スタンドマイヒーローズ (Sutando Mai Hīrōzu)
- Developer: Coly
- Genre: Otome
- Platform: iOS, Android
- Released: September 5, 2016

Stand My Heroes: Piece of Truth
- Directed by: Hideyo Yamamoto
- Written by: Sayaka Harada
- Music by: Fox Capture Plan
- Studio: M.S.C
- Licensed by: Crunchyroll
- Original network: Tokyo MX
- Original run: October 7, 2019 – December 23, 2019
- Episodes: 12 (List of episodes)

Stand My Heroes: Warmth of Memories
- Directed by: Hitomi Ezoe
- Written by: Sayaka Harada
- Music by: Fox Capture Plan
- Studio: M.S.C
- Licensed by: Crunchyroll
- Released: May 24, 2023
- Anime and manga portal

= Stand My Heroes =

Japanese mobile game

Stand My Heroes (スタンドマイヒーローズ, Sutando Mai Hīrōzu) is a Japanese mobile game. An anime television series adaptation aired from October 2019 to December 2019, and an original video animation was released in May 2023.

==Media==
===Video game===
The mobile game was developed by Coly and released on iOS and Android on September 5, 2016.

===Anime===
An anime television series adaptation of the mobile game was announced in September 2018. It was produced by M.S.C and directed by Hideyo Yamamoto, with Sayaka Harada writing the scripts, Yuki Takayama designing the characters, and Fox Capture Plan composing the music.
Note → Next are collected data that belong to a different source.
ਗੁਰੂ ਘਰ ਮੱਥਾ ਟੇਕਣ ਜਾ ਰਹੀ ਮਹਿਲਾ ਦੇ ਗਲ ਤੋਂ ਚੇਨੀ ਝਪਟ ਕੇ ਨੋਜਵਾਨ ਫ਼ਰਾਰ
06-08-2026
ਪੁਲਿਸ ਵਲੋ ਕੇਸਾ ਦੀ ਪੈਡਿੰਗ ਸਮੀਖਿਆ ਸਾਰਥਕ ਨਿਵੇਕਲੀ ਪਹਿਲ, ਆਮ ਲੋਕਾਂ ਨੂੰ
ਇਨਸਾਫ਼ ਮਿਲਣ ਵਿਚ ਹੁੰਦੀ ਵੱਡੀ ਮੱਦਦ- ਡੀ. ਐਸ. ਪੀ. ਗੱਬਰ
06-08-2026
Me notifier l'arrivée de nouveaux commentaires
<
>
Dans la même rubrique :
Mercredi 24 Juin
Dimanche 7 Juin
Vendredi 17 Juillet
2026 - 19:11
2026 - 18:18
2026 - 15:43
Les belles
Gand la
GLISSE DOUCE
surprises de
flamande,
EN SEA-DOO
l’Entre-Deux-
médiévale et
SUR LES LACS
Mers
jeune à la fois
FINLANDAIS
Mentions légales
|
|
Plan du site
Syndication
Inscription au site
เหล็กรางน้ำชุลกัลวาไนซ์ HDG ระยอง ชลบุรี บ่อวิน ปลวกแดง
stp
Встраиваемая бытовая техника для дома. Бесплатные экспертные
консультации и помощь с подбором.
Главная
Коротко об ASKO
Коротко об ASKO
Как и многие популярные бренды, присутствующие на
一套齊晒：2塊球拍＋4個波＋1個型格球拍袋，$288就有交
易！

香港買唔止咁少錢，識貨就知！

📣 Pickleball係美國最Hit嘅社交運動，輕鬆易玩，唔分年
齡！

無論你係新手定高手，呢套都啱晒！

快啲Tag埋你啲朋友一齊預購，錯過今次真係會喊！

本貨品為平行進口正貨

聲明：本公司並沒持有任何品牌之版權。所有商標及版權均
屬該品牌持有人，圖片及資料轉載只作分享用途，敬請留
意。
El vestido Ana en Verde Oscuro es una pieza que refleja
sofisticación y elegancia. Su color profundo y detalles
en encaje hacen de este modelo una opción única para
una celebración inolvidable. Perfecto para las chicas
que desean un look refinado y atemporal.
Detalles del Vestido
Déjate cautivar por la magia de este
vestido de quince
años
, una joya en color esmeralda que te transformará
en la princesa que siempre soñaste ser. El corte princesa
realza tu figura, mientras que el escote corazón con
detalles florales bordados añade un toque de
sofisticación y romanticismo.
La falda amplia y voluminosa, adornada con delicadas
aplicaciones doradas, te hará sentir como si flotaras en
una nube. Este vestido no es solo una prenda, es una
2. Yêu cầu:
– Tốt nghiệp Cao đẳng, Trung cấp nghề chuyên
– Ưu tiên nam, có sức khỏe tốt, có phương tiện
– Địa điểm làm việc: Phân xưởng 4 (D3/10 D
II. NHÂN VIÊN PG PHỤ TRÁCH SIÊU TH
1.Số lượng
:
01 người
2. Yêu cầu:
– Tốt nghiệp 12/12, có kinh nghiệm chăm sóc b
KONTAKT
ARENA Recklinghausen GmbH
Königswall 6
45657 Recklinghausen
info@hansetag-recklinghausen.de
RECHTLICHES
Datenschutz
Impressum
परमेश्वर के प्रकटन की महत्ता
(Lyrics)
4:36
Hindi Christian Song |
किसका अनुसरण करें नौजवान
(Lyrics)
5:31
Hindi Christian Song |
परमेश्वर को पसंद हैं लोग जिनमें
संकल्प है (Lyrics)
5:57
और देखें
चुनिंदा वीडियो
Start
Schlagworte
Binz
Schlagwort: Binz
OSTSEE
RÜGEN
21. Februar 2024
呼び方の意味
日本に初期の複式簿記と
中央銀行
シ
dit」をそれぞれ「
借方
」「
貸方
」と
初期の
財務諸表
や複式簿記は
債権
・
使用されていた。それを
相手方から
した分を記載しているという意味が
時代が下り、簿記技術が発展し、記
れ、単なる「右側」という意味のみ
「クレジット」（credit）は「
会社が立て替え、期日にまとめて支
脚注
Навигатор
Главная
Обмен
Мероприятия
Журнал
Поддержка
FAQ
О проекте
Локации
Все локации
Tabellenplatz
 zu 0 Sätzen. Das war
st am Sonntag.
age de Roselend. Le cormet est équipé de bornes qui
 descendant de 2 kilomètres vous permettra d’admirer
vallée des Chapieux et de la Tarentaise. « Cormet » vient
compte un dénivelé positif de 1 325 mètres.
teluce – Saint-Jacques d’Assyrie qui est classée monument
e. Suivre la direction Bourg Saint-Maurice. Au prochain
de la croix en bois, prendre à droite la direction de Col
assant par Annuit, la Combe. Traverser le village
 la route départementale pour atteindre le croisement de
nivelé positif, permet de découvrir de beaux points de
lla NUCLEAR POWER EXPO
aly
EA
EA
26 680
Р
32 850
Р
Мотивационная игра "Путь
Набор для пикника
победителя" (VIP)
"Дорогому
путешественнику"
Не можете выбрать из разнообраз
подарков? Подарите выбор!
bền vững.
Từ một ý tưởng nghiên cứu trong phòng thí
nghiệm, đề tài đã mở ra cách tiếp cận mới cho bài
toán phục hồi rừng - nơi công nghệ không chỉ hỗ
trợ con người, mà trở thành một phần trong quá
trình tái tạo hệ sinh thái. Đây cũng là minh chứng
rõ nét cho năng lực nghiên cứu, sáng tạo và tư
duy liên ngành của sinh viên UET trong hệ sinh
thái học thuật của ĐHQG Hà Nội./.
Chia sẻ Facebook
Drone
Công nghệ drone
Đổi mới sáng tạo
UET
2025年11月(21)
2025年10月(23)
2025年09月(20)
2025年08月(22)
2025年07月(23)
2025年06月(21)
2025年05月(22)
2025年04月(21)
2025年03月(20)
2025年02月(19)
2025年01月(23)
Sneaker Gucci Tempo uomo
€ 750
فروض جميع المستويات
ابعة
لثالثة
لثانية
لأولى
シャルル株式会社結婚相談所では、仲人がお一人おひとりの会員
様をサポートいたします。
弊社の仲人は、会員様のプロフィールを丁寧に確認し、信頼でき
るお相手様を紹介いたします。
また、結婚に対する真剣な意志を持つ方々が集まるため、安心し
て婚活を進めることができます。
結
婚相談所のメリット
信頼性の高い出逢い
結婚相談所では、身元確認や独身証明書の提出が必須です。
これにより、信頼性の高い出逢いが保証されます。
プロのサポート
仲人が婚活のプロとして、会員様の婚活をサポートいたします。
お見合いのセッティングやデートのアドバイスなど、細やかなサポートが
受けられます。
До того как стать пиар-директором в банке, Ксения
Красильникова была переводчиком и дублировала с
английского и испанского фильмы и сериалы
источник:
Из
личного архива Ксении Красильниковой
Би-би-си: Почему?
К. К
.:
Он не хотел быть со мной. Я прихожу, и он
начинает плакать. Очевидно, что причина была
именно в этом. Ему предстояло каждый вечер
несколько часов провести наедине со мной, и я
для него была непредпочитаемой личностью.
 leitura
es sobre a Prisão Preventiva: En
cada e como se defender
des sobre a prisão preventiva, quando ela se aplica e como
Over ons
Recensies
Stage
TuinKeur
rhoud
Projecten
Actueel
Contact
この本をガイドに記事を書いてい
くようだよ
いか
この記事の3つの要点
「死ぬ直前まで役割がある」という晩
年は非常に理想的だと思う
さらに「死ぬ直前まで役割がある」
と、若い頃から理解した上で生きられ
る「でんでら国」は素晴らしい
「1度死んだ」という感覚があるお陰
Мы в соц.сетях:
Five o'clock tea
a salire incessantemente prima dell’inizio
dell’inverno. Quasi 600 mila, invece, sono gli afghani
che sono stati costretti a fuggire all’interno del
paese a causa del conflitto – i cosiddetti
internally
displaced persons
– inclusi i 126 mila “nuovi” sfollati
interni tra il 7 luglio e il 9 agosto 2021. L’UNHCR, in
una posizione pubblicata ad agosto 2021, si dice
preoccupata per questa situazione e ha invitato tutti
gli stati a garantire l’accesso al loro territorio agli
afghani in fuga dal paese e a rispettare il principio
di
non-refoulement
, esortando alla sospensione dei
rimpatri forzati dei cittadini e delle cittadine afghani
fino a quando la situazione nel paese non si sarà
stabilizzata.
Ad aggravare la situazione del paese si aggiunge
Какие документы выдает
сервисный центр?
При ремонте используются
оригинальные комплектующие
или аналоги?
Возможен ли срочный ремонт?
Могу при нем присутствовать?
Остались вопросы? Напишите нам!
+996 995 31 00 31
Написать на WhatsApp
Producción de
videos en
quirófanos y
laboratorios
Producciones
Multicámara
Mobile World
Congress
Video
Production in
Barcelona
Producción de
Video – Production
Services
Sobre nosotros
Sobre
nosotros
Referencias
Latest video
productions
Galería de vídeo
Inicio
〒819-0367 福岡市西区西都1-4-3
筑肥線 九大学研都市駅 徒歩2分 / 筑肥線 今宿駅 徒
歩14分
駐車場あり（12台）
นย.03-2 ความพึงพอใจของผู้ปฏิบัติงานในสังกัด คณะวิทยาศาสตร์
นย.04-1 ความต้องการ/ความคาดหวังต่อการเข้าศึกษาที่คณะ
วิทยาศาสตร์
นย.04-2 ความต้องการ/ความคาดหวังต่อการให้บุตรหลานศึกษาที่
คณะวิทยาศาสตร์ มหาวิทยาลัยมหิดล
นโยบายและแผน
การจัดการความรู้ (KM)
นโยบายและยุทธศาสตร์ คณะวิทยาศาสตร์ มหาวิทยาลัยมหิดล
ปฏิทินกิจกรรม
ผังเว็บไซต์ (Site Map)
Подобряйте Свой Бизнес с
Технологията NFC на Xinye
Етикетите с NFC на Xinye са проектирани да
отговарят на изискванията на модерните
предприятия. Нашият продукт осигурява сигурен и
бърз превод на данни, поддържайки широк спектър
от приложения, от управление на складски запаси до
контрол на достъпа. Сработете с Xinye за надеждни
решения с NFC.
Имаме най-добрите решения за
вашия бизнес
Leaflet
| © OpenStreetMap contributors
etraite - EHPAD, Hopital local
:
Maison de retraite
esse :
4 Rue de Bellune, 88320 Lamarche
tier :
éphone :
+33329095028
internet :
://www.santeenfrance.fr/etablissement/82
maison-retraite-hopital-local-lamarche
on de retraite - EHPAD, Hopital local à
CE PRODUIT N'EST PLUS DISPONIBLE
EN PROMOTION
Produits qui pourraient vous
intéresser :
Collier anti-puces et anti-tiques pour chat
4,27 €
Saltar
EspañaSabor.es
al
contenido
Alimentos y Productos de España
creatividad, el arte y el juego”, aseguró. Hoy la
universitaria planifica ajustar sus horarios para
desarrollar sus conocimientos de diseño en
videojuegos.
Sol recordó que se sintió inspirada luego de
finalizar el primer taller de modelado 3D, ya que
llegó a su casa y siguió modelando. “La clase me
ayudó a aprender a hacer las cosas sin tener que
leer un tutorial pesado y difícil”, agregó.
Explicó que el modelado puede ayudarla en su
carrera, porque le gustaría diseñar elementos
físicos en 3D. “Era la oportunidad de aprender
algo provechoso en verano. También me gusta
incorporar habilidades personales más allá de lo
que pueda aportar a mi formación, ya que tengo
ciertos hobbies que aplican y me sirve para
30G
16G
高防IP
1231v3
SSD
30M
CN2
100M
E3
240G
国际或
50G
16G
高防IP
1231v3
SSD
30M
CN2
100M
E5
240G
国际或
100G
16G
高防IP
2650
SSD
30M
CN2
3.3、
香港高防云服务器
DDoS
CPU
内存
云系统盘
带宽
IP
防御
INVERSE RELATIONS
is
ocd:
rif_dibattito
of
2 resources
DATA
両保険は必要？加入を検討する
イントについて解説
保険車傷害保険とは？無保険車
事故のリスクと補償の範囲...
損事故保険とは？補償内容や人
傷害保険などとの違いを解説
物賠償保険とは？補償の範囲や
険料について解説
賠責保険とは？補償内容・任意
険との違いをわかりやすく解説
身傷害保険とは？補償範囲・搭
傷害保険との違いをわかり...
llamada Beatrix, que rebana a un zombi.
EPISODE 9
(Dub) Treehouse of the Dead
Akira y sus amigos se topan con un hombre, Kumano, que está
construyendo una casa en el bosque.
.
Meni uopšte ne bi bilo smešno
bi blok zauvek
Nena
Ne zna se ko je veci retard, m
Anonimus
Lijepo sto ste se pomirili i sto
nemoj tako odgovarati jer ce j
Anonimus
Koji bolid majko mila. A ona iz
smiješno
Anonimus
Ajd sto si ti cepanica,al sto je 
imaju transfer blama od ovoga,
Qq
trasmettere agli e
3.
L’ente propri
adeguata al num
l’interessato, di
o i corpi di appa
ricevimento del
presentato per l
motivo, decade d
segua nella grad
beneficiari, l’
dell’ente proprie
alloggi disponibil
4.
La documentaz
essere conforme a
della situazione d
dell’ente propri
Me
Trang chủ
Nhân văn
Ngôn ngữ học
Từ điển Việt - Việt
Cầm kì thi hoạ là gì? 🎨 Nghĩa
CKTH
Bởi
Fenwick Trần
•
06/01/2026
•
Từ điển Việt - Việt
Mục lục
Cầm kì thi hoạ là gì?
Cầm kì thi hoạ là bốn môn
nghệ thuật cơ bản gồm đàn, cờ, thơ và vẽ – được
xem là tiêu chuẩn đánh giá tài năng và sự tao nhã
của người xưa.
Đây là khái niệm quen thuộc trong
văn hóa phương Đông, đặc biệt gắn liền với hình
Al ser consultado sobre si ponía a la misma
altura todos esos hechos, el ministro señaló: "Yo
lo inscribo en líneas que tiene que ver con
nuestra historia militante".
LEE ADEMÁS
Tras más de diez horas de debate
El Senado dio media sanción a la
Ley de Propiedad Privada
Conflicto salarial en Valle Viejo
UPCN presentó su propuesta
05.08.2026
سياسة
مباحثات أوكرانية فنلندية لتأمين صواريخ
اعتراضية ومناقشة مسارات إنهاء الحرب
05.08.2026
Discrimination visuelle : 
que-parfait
The cast from the original mobile game reprised their roles. The series premiered on October 7, 2019. Internationally, the series was licensed by Funimation outside of Asia. An English dub premiered one week after the original release of the first episode.

A new original video animation (OVA) was announced in May 2021. Titled Stand My Heroes: Warmth of Memories, it is directed by Hitomi Ezoe, with the main staff from the TV series returning. The OVA was released in Japan on May 24, 2023.

==Reception==
The anime series' first episode garnered poor reviews from Anime News Network's staff during the Fall 2019 season previews. Rebecca Silverman felt it was a poor adaptation that makes Rei come across as a "useless otoge heroine" and its only major goal was to introduce the game's fan favorite characters, concluding that she will continue to watch it but with low expectations. Nick Creamer was critical of the thin narrative only propping up the similarly designed male cast to attract female viewers and the "fairly mediocre" animation being "largely functional", concluding that: "Ultimately, Stand My Heroes just feels like a reverse harem with extra steps - the police drama framework chafes awkwardly against the quasi-dating sim tone, making for an oddly stilted experience." James Beckett gave it credit for being an adult driven plot that's outside of the fantasy and sci-fi genres but criticized Rei for being a "limp and featureless" protagonist that's barely part of her own story and felt the male love interests carried "indistinguishable characterizing features", concluding that: "If you're looking for hard-boiled investigative drama this season, stick with something like Babylon. Only diehard genre fans will be able to get much out of this one." Theron Martin found the narrative to be "painfully contrived" by dating sim standards and the character of Rei to be a bland audience stand-in with unconvincing characteristics, concluding that: "Maybe this series might work for dedicated fans of otome games, but even on that judging standard I find it quite weak." Silverman reviewed the complete anime series in 2020 and gave it a C− rating. She criticized the adaptation for having "sloppy storytelling" and a "general lack of coherency" when combining various character routes and telling its overarching drug-crime plot, a bloated male cast with similar features and "lackluster production values", concluding that: "It isn't painful to watch, but that's almost too bad, because even if it had failed spectacularly, it would still have been more memorable than it ultimately is."